コロナ前のお話しですが、私が以前勤務していた葬儀社では、終活セミナーというものを開催しておりました。私も終活セミナーの講師として数多く参加いたしました。私は以前よりお葬式ってとってもわかりにくく説明している人が、他社にも、テレビに出ている専門家にも多くいるという感想を持っておりました。

 

ある日、私は思うところがあり、自分の意思で自己啓発系のセミナーに参加した際に、講師にこんな事を言われました。それは、『相手がイメージできる言葉』を使っているのか?というものでした。

 

その時、私たちは無意識のうちに、お客様に対して、お葬式業界でしか通用しない『専門用語』を使っていることに気付かされました。その日を境に、お葬式業界の専門用語をどのように説明すればお客様にイメージが出来る説明ができるだろうか?ということを考えるようになりました。

 

説明しやすいような写真を撮って、大きく引き伸ばしたものをお客様にお見せしながら、お客様とのお話しを進めるようにいたしました。また、例え話を使って説明する事や絵を描いて説明することもありました。

 

それもこれも、どうすればお客様がご納得いただける説明ができるか?そして、ご家族の大切な故人をしっかりお見送りするお手伝いができるかを考えておりました。そんな矢先に会社から『終活セミナー』の講師をするように言われました。

▸ **データ抜粋**

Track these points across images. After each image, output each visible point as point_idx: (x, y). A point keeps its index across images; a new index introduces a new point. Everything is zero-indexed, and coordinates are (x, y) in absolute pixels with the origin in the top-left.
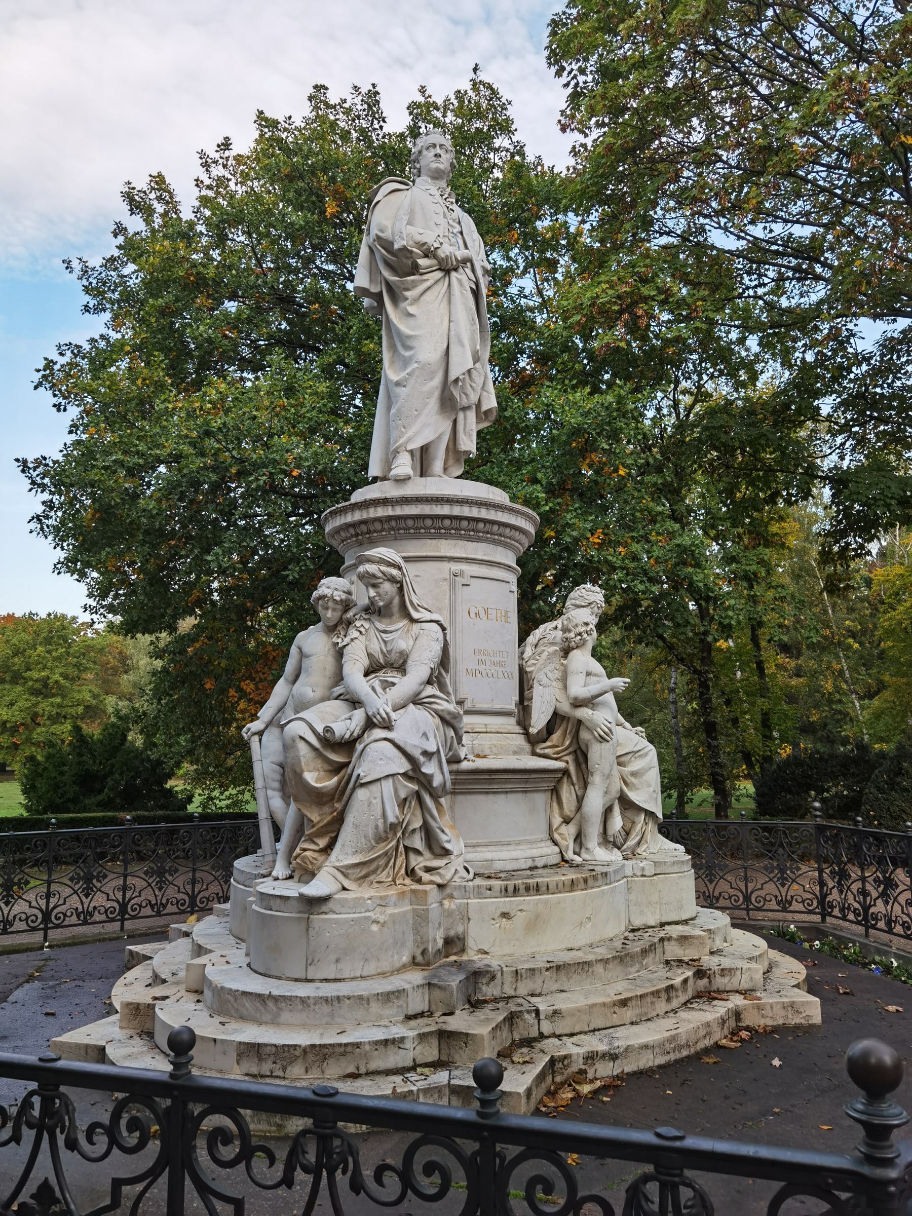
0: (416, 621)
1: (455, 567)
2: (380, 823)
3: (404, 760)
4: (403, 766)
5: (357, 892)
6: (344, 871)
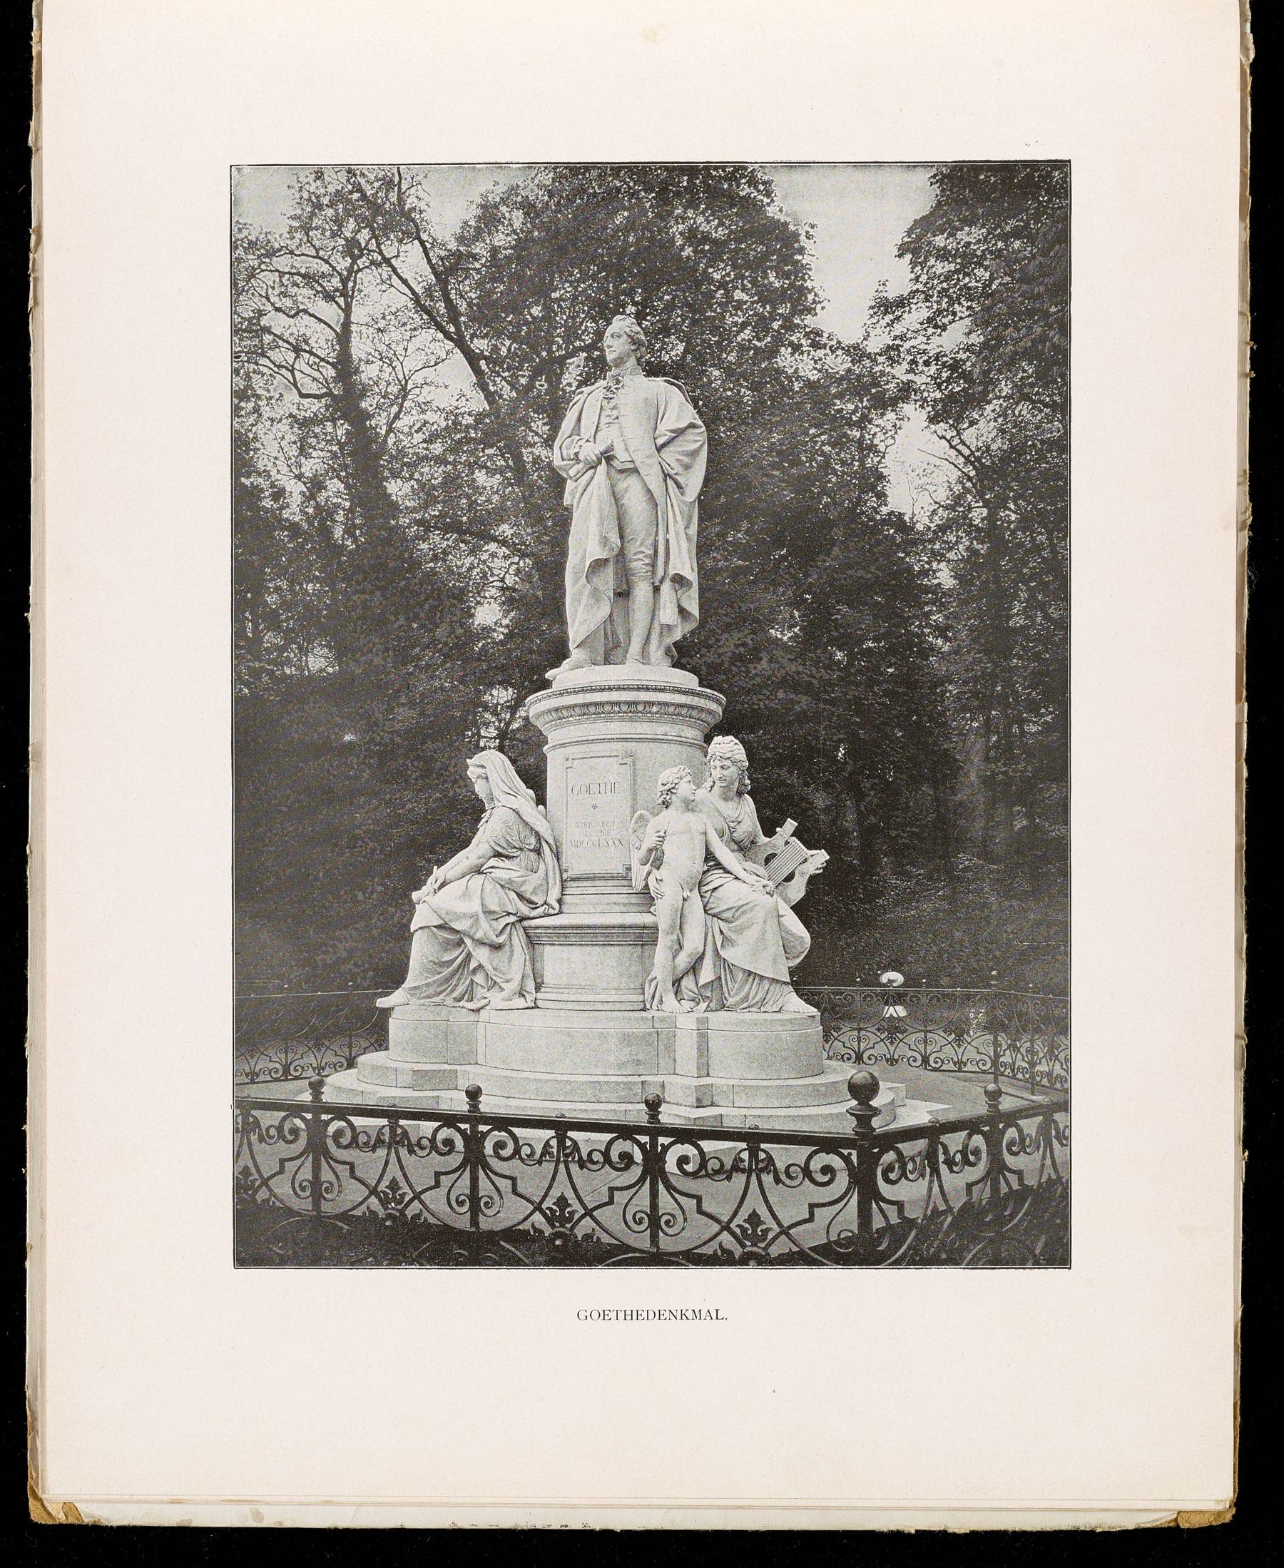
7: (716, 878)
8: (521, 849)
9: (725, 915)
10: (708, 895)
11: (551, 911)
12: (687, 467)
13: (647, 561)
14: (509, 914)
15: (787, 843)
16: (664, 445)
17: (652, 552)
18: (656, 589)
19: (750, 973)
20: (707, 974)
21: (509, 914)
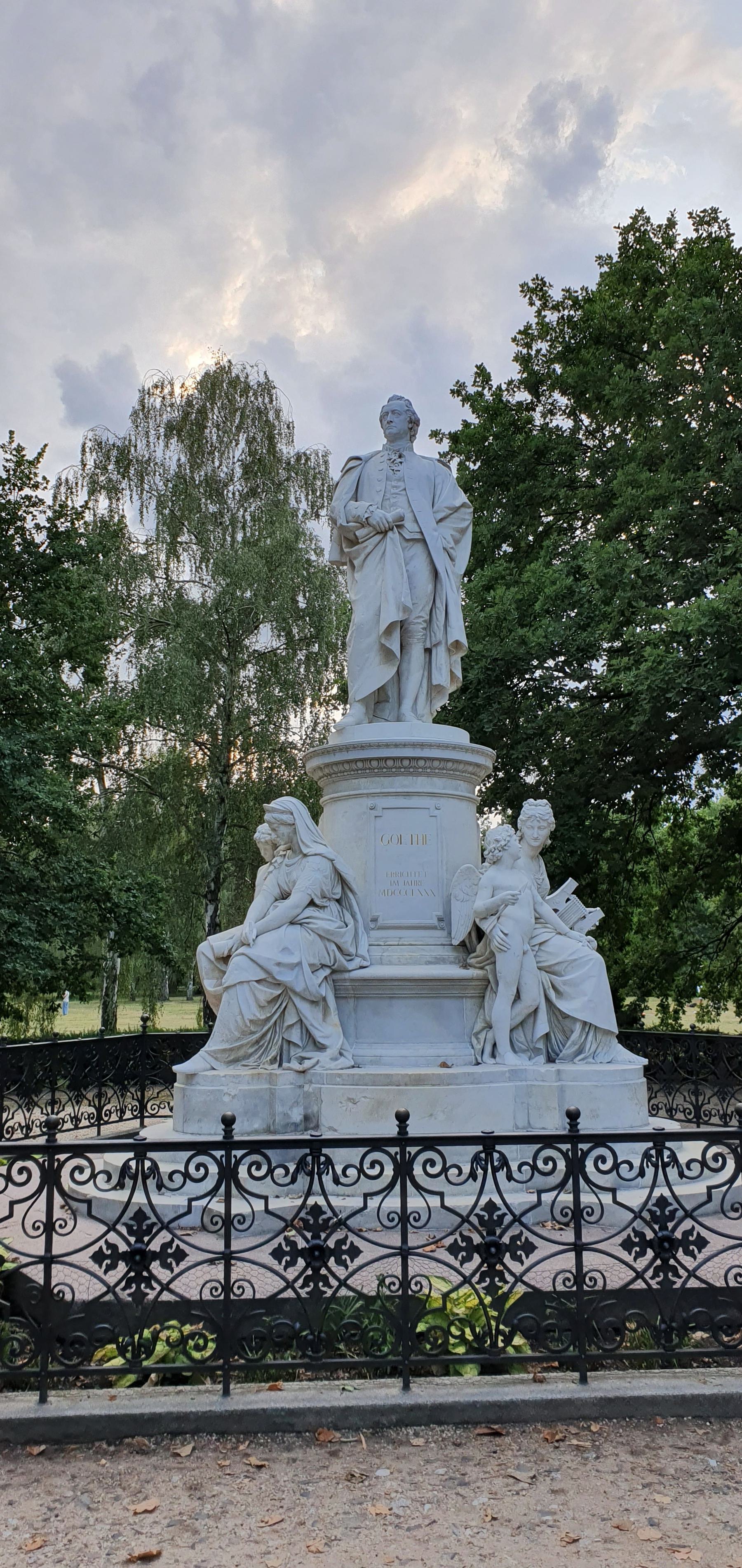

▸ **課題**
ページ本文の「ある日、私は思うところがあり」から「とを考えるようになりました。」までの部分を、一字一句そのまま書き写してください。 ここに示した行は参照しなくてかまいません。

▸ **正解**
ある日、私は思うところがあり、自分の意思で自己啓発系のセミナーに参加した際に、講師にこんな事を言われました。それは、『相手がイメージできる言葉』を使っているのか?というものでした。

 

その時、私たちは無意識のうちに、お客様に対して、お葬式業界でしか通用しない『専門用語』を使っていることに気付かされました。その日を境に、お葬式業界の専門用語をどのように説明すればお客様にイメージが出来る説明ができるだろうか?ということを考えるようになりました。